> _The problem_: Across all the records, filter for lines with the word "return" and copy them.

Data records:

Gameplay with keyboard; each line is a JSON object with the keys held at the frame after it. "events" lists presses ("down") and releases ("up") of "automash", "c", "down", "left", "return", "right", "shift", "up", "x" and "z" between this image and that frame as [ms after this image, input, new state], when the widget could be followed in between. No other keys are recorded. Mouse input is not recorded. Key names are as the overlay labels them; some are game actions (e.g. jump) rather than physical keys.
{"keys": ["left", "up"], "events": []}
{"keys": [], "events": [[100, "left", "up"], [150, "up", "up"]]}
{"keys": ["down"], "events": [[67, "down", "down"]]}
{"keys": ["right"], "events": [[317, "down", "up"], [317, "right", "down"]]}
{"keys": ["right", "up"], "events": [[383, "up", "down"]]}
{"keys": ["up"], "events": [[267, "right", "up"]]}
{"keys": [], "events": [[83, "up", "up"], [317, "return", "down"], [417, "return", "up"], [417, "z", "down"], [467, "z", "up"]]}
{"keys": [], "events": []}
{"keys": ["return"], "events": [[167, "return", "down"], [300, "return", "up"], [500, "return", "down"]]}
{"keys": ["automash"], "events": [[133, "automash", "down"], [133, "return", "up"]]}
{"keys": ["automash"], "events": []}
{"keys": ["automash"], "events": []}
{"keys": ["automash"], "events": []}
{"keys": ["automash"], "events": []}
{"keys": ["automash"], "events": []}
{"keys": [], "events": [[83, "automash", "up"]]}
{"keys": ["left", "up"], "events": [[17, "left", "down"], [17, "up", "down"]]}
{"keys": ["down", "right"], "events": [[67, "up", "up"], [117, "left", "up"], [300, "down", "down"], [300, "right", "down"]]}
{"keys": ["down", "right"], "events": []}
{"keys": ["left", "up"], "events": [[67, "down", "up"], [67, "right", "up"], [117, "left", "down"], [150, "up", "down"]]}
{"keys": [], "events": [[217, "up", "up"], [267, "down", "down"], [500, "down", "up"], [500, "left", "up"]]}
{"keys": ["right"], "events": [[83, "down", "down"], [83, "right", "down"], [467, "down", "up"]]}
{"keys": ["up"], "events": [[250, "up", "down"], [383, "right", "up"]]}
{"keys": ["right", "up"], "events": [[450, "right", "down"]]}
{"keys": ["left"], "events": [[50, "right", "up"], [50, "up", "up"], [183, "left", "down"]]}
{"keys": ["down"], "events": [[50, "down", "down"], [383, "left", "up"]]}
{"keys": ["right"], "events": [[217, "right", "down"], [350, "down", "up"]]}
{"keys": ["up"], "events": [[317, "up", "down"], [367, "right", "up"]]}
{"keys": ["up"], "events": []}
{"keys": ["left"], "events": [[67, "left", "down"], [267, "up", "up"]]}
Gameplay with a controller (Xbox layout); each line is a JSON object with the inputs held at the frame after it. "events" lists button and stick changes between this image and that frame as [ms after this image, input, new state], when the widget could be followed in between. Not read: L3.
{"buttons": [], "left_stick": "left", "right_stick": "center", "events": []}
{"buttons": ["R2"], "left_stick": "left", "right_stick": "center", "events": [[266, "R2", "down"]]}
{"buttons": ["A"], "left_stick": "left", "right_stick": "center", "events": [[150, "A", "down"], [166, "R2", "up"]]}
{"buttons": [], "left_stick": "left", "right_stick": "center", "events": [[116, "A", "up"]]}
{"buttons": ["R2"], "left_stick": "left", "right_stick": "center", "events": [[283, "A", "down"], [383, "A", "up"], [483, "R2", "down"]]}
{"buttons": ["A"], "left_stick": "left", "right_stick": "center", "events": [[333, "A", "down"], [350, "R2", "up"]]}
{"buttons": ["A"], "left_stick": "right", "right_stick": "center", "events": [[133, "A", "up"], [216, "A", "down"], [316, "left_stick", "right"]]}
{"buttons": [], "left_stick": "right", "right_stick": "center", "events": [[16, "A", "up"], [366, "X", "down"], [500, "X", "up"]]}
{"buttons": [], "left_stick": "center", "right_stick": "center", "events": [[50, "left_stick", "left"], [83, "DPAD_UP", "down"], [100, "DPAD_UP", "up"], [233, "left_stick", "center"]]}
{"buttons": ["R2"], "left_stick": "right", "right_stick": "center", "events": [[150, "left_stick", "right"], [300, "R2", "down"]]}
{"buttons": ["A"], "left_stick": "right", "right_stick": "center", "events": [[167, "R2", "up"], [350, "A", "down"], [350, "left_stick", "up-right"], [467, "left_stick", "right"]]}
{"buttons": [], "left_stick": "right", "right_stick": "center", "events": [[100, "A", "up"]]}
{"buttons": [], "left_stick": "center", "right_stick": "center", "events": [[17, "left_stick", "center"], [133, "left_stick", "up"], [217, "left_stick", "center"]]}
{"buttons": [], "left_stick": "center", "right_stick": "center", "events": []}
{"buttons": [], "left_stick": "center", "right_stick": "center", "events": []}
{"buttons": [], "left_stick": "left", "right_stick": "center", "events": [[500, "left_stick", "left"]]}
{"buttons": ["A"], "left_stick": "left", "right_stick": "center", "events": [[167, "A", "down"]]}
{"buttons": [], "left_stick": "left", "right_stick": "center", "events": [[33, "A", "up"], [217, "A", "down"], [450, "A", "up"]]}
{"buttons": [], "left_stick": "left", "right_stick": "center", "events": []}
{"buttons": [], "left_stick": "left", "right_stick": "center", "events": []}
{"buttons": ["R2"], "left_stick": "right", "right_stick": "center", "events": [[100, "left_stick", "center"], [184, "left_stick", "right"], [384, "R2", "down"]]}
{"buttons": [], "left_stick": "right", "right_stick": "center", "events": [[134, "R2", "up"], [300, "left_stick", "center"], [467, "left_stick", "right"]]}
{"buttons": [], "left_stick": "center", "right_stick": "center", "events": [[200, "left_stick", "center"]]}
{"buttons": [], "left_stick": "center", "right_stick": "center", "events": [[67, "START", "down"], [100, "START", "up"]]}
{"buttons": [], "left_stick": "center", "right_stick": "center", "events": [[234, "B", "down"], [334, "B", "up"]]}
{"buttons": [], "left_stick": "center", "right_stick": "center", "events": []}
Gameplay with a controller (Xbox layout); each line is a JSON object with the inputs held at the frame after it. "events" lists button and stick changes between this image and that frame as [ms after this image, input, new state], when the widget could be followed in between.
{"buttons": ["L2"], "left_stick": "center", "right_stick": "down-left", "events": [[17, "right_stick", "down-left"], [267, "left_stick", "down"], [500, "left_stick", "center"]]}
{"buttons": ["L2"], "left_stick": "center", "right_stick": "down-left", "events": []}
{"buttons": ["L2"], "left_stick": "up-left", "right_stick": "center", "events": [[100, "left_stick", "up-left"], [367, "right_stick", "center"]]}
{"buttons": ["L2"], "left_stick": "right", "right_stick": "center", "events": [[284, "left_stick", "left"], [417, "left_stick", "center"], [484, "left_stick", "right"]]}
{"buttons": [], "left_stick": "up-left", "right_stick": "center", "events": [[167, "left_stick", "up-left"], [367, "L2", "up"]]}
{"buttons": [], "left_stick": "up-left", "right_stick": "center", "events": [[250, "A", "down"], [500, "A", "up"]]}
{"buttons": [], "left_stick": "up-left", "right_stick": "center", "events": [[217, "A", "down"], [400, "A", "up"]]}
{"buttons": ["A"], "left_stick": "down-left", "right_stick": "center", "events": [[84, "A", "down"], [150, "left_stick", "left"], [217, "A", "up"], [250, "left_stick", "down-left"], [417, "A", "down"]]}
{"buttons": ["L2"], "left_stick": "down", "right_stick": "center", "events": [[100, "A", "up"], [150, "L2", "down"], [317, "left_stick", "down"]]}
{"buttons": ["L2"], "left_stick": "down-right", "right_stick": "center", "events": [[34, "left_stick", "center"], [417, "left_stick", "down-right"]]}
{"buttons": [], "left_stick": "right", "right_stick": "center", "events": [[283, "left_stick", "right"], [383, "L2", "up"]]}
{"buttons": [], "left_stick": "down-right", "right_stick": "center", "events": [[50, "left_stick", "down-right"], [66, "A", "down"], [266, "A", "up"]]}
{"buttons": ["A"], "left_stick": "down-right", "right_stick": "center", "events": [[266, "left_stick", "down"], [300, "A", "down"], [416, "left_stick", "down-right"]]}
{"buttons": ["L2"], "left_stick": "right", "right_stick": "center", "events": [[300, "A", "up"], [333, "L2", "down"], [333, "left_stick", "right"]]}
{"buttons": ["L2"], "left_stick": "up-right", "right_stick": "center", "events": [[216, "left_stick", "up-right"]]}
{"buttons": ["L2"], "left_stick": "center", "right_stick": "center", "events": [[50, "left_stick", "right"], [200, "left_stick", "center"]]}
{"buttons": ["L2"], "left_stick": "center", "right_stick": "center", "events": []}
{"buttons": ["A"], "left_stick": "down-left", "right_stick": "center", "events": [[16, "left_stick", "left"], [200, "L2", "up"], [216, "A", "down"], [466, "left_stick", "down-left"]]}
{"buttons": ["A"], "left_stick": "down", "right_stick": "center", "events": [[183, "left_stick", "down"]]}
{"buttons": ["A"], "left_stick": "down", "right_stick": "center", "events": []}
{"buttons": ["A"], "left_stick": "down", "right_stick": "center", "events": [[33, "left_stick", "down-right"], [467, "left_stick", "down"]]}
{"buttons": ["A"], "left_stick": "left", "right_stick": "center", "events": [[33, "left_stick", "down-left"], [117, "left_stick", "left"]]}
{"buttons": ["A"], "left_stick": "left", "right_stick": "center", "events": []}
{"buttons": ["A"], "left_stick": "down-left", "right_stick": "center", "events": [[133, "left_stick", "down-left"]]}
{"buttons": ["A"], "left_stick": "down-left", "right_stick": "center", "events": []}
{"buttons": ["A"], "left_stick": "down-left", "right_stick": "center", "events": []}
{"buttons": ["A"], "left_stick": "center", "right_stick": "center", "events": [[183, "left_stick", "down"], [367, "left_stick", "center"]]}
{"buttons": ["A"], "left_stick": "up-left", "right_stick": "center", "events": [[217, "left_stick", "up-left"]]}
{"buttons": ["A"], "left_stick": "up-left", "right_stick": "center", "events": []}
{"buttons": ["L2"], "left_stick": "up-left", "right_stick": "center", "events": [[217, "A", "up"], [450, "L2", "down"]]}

> _Output for this task_:
Gameplay with keyboard; each line is a JSON object with the keys held at the frame after it. "events" lists presses ("down") and releases ("up") of "automash", "c", "down", "left", "return", "right", "shift", "up", "x" and "z" between this image and that frame as [ms after this image, input, new state], when the widget could be followed in between. No other keys are recorded. Mouse input is not recorded. Key names are as the overlay labels them; some are game actions (e.g. jump) rather than physical keys.
{"keys": [], "events": [[83, "up", "up"], [317, "return", "down"], [417, "return", "up"], [417, "z", "down"], [467, "z", "up"]]}
{"keys": ["return"], "events": [[167, "return", "down"], [300, "return", "up"], [500, "return", "down"]]}
{"keys": ["automash"], "events": [[133, "automash", "down"], [133, "return", "up"]]}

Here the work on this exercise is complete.